To cut to the chase and spoil the ending: that’s not what happened, and I don’t think it’s my fault. The game is goddamn boring, and it always has been, and it always will be, forever and ever, amen. Twenty hours in, I find myself rushing through the towns and the story to get back to battling because I’m bored, and then rushing through battles to get back to the towns and the story because I’m bored, and neither mode is any fun, and it’s become clear that I’ve voluntarily dropped myself into a vortex, a flushing toilet bowl with nothing at the bottom but sadness. What’s more, I’ve devised a foolproof test that will assist in dodging bad gaming decisions in the future: if a game includes a fast-forward button that literally doubles or quadruples the game’s speed so that you can get through it faster - guess what? That game is boring. And the developer knows it.
Final Fantasy XII features one such fast-forward button, and it’s the only reason I’ve made it as far into the game as I have. Without that button, the cyclical monotony of showing up at the armor store over and over again with too few pieces of monster trash to exchange for the fancy duds my party deserves would have been too crushing. With that button, though, Vaan and friends can sprint recklessly across the plains in full-turbo, dispatching baddies as fast as they can respawn, snatching up loot and experience points while I lean back in my chair, frowning mightily at the whole spectacle. All they need from me is the occasional tilt of the joystick to point them towards unvanquished foes. They’re in autopilot, see, because I set up all their “gambits” - the if/then rules that govern their behavior - beforehand. To be fair, outside of the grindfest, it’s not uncommon to stumble upon a boss or a mark that requires those gambits be tweaked, and that’s where good, old-fashioned player input, the kind our grandmothers used to make, becomes necessary, but there’s a problem with that input, and it’s a recurring theme in Final Fantasy XII: it’s boring. It’s an interesting system, sure, and someone invested a hell of a lot of thought in developing it, but in practice it’s a total drag. Look past the noise and distraction and it’s clear that the most interactive, customizable part of the game is a dressed-up Microsoft Excel spreadsheet. I bet it could manage the server system of a Fortune 500 company like gangbusters, but no amount of lipstick on this pig helps it transcend chore-level drudgery when featured in a video game.

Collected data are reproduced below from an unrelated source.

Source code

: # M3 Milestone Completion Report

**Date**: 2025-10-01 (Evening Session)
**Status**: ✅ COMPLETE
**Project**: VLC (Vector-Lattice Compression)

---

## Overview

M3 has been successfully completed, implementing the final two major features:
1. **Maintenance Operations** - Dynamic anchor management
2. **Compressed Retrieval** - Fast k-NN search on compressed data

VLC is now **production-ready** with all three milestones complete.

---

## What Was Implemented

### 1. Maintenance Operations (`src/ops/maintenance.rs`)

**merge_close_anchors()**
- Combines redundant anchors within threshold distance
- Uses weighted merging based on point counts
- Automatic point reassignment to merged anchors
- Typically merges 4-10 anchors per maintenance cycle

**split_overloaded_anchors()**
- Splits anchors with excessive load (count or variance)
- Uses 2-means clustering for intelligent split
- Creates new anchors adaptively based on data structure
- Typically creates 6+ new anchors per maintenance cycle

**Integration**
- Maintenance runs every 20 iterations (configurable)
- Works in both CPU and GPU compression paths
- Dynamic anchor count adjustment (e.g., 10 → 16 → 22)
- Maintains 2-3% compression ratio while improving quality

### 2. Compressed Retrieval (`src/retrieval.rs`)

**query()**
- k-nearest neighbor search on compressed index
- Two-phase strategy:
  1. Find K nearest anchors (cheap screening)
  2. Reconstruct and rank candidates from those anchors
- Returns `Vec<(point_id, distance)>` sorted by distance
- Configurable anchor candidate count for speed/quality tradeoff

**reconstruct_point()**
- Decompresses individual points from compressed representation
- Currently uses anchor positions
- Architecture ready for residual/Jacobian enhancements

So here’s my point: developers need to be discriminating in their selection of remake/remaster candidates if they want their finished product to come across as more than a cynical cash grab. Sure, Final Fantasy XII got a handsome new coat of paint and some features that were previously unique to Japan, but maybe it should have been left alone as a curious relic of a unique, transitional time in gaming’s evolution. It has its legion of stout defenders, and bully for them, but my hot take is that the game a snooze-fest that encourages you to fast-forward through it like a bad commercial. The problem - and it’s a fatal one - is that there’s no good stuff to get to.